━━━ Material provided ━━━

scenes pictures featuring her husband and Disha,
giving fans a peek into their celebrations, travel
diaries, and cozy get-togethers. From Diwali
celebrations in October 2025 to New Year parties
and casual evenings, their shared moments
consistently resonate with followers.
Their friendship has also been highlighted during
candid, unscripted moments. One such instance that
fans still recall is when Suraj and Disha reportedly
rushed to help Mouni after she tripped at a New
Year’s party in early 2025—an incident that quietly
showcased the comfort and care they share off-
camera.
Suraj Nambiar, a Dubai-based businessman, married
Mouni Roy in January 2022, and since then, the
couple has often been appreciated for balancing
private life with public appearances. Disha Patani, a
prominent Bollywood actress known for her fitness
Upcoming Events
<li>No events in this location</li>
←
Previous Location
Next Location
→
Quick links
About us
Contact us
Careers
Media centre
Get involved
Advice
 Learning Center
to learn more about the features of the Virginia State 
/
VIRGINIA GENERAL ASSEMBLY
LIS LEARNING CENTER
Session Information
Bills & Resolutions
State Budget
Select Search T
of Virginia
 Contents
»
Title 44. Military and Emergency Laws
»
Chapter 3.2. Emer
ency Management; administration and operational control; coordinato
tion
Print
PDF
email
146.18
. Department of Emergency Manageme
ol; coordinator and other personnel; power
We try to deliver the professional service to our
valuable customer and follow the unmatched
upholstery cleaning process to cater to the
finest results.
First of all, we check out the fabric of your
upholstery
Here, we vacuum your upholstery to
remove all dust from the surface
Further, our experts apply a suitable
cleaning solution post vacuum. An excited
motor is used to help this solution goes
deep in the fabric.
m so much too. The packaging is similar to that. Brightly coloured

━━━

• [Problem to solve]
Across the records above, return every line that contains the word "cleaning".

• [Task result]
upholstery cleaning process to cater to the
cleaning solution post vacuum. An excited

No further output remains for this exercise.